An overhaul of Gordon Brown's tax credits policy has been announced by the Treasury in an attempt to take the political heat out of the criticised scheme.

The Chancellor has championed the policy as a way of integrating benefits into the tax system as an incentive for making work pay. But with almost half of claimants receiving the wrong amount and payments beset by computer problems, it has been condemned for causing financial misery for tens of thousands of families as they face demands to repay cash. Labour MPs have warned ministers that the issue is causing the Government lasting damage with the voters.

Mr Brown said families claiming the credit will in future only have to tell the Treasury if their annual income changes by more than £25,000. The previous limit was £2,500. He said: "That will cover 95 per cent of all income rises during a year."

Dawn Primarolo, the Paymaster General, also announced further modifications to the tax credits scheme. From next November there will be a limit on the amount payments can be reduced to cover overpayments.

A third of all tax credit awards - more than 1.8 million - were overpaid in 2003-4, according to Parliamentary Ombudsman Ann Abraham. Ms Primarolo conceded that, without yesterday's changes, subsequent years' overpayments would be at roughly the same level.

She said: "The Government has looked to learn from the early operation of the system and will continue to do so."

From April 2007, when claimants report a fall in expected income during the year, their payments will be adjusted for the rest of the year to reflect their new income. The measures also give those claiming tax credits "responsibilities to report charges promptly and regularly".

Next summer, the deadline for providing information to finalise and renew awards will be brought forward by a month.
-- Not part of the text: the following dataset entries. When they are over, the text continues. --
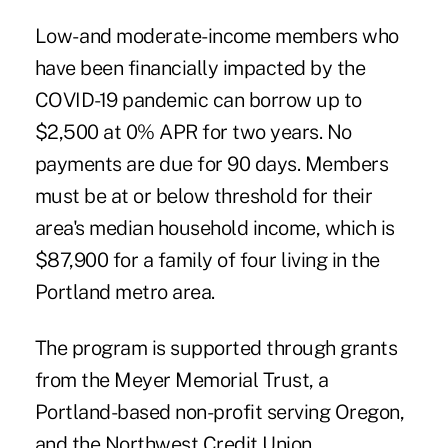
Low- and moderate-income members who
have been financially impacted by the
COVID-19 pandemic can borrow up to
$2,500 at 0% APR for two years. No
payments are due for 90 days. Members
must be at or below threshold for their
area's median household income, which is
$87,900 for a family of four living in the
Portland metro area.
The program is supported through grants
from the Meyer Memorial Trust, a
Portland-based non-profit serving Oregon,
and the Northwest Credit Union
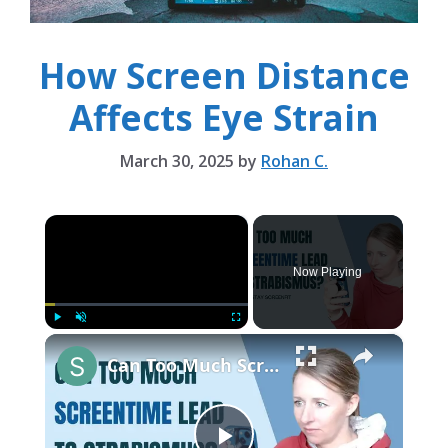
How Screen Distance
Affects Eye Strain
March 30, 2025
by
Rohan C.
×
Now Playing
×
Play
Unmute
Fullscreen
Can Too Much Screen Time Cause Strabismus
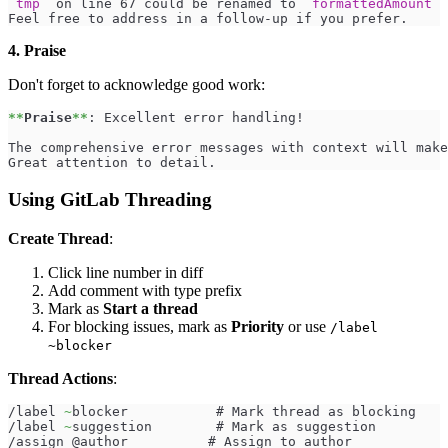
`tmp`
 on line 67 could be renamed to 
`formattedAmount`
 
Feel free to address in a follow-up if you prefer.
4. Praise
Don't forget to acknowledge good work:
**
Praise
**
: Excellent error handling!
The comprehensive error messages with context will make
Great attention to detail.
Using GitLab Threading
Create Thread
:
Click line number in diff
Add comment with type prefix
Mark as
Start a thread
For blocking issues, mark as
Priority
or use
/label
~blocker
Thread Actions
:
/label 
~
blocker           # Mark thread as blocking
/label 
~
suggestion        # Mark as suggestion
/assign @author          # Assign to author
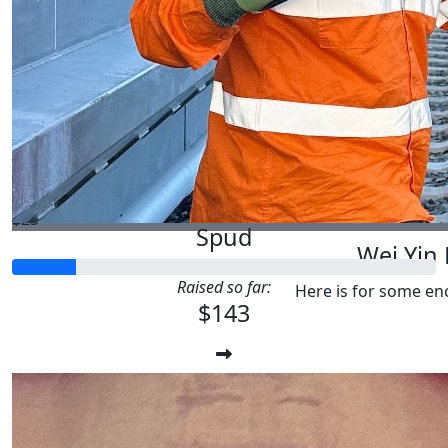
$
27.81
Paul Pet
Sorry mate, i’m not working at the mom
$
25
Spud
Wei Yin
Raised so far:
Here is for some e
$143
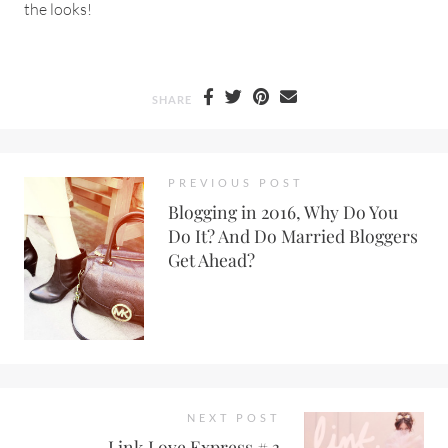
the looks!
SHARE
PREVIOUS POST
Blogging in 2016, Why Do You
Do It? And Do Married Bloggers
Get Ahead?
NEXT POST
Link Love Express # 3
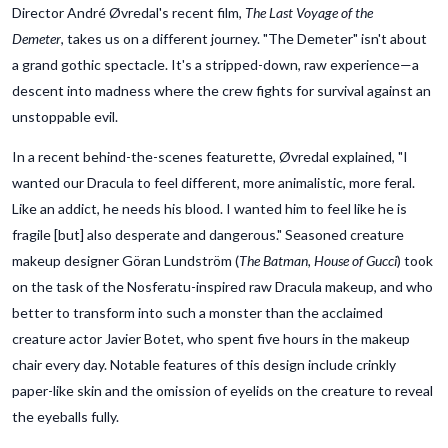
Director André Øvredal's recent film,
The Last Voyage of the
Demeter
, takes us on a different journey. "The Demeter" isn't about
a grand gothic spectacle. It's a stripped-down, raw experience—a
descent into madness where the crew fights for survival against an
unstoppable evil.
In a recent behind-the-scenes featurette, Øvredal explained, "I
wanted our Dracula to feel different, more animalistic, more feral.
Like an addict, he needs his blood. I wanted him to feel like he is
fragile [but] also desperate and dangerous." Seasoned creature
makeup designer Göran Lundström (
The Batman, House of Gucci
) took
on the task of the Nosferatu-inspired raw Dracula makeup, and who
better to transform into such a monster than the acclaimed
creature actor Javier Botet, who spent five hours in the makeup
chair every day. Notable features of this design include crinkly
paper-like skin and the omission of eyelids on the creature to reveal
the eyeballs fully.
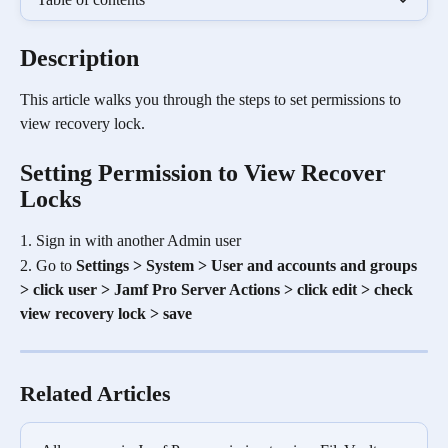
Description
This article walks you through the steps to set permissions to 
view recovery lock. 
Setting Permission to View Recover 
Locks
1. Sign in with another Admin user
2. Go to 
Settings > System > User and accounts and groups 
> click user > Jamf Pro Server Actions > click edit > check 
view recovery lock > save
Related Articles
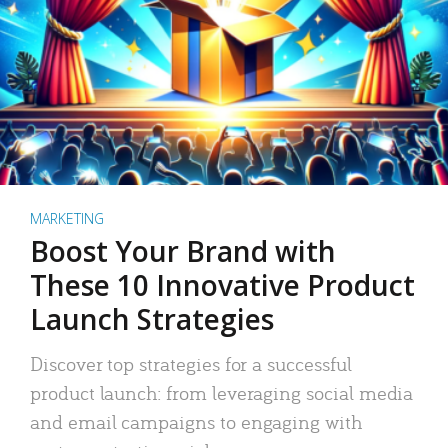
MARKETING
Boost Your Brand with
These 10 Innovative Product
Launch Strategies
Discover top strategies for a successful
product launch: from leveraging social media
and email campaigns to engaging with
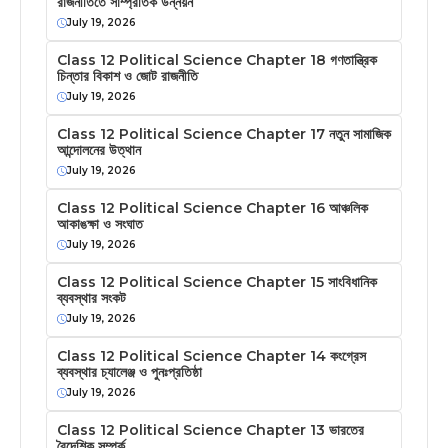
রাজনীতিতে সাম্প্রতিক উন্নয়ন
July 19, 2026
Class 12 Political Science Chapter 18 গণতান্ত্রিক
চিন্তার বিকাশ ও জোট রাজনীতি
July 19, 2026
Class 12 Political Science Chapter 17 নতুন সামাজিক
আন্দোলনের উত্থান
July 19, 2026
Class 12 Political Science Chapter 16 আঞ্চলিক
আকাঙক্ষা ও সংঘাত
July 19, 2026
Class 12 Political Science Chapter 15 সাংবিধানিক
ব্যবস্থার সংকট
July 19, 2026
Class 12 Political Science Chapter 14 কংগ্রেস
ব্যবস্থার চ্যালেঞ্জ ও পুনঃপ্রতিষ্ঠা
July 19, 2026
Class 12 Political Science Chapter 13 ভারতের
বৈদেশিক সম্পর্ক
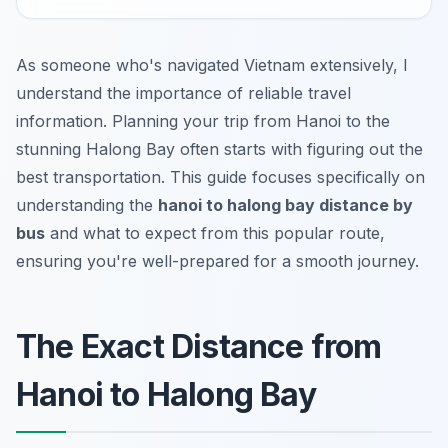
As someone who's navigated Vietnam extensively, I
understand the importance of reliable travel
information. Planning your trip from Hanoi to the
stunning Halong Bay often starts with figuring out the
best transportation. This guide focuses specifically on
understanding the
hanoi to halong bay distance by
bus
and what to expect from this popular route,
ensuring you're well-prepared for a smooth journey.
The Exact Distance from
Hanoi to Halong Bay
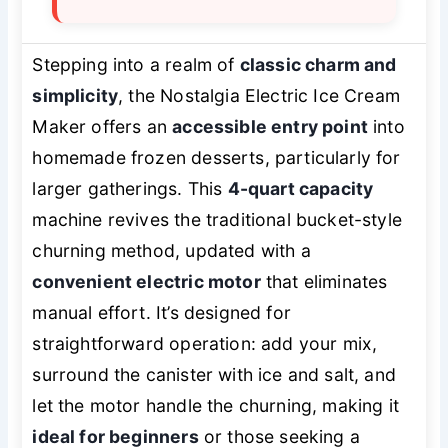
Stepping into a realm of
classic charm and
simplicity
, the Nostalgia Electric Ice Cream
Maker offers an
accessible entry point
into
homemade frozen desserts, particularly for
larger gatherings. This
4-quart capacity
machine revives the traditional bucket-style
churning method, updated with a
convenient electric motor
that eliminates
manual effort. It’s designed for
straightforward operation: add your mix,
surround the canister with ice and salt, and
let the motor handle the churning, making it
ideal for beginners
or those seeking a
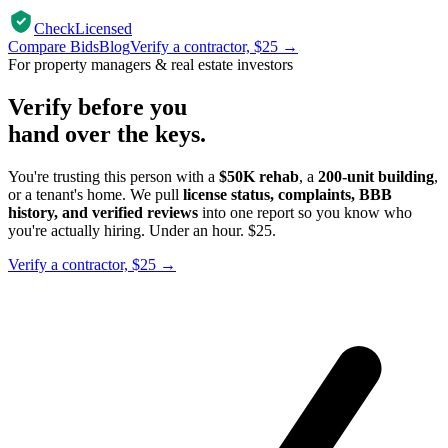
CheckLicensed
Compare Bids
Blog
Verify a contractor, $25 →
For property managers & real estate investors
Verify before you
hand over the keys.
You're trusting this person with a
$50K rehab
, a
200-unit building
,
or a tenant's home. We pull
license status, complaints, BBB
history, and verified reviews
into one report so you know who
you're actually hiring. Under an hour. $25.
Verify a contractor, $25 →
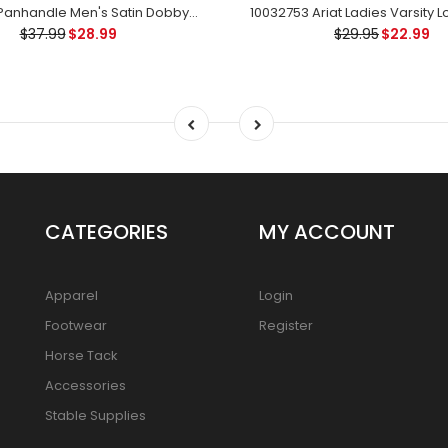
30S6046 Panhandle Men's Satin Dobby Stripe Western Snap Long SleeveShirt
$37.99
$28.99
$29.95
$22.99
CATEGORIES
MY ACCOUNT
Apparel
Login
Footwear
Register
Horse Tack
Accessories
Stable Supplies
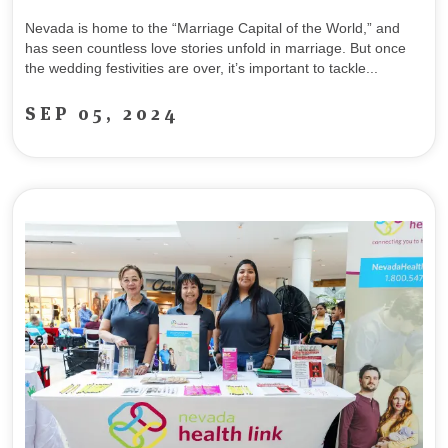
Nevada is home to the “Marriage Capital of the World,” and
has seen countless love stories unfold in marriage. But once
the wedding festivities are over, it’s important to tackle...
SEP 05, 2024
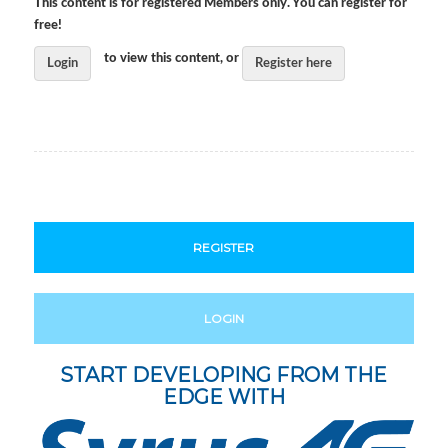
This content is for registered Members only. You can register for
free!
to view this content, or
Login
Register here
REGISTER
LOGIN
START DEVELOPING FROM THE
EDGE WITH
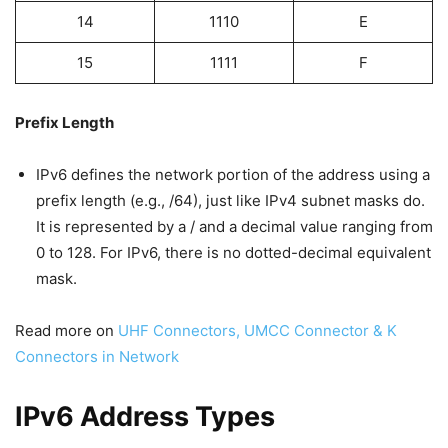
14
1110
E
15
1111
F
Prefix Length
IPv6 defines the network portion of the address using a
prefix length (e.g., /64), just like IPv4 subnet masks do.
It is represented by a / and a decimal value ranging from
0 to 128. For IPv6, there is no dotted-decimal equivalent
mask.
Read more on
UHF Connectors, UMCC Connector & K
Connectors in Network
IPv6 Address Types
From next November, the range of changes reducing entitlement that need to be reported within three months will be expanded to include work status and number of children.

This period will, in turn, be reduced from three months to one from April 2007. In early 2007, the department will be contacting "key groups" of claimants for up-to-date income information.

From 2008-9, provisional payments will be paid on the basis of average earnings where no up-to-date information is available.

David Laws, the Liberal Democrat spokesman on work and pensions, said: "The numbers simply don't add up. Dawn Primarolo claims that overpayment problems will be cut by one third - but this would cost £800m per year, whereas the Treasury claims to be saving money."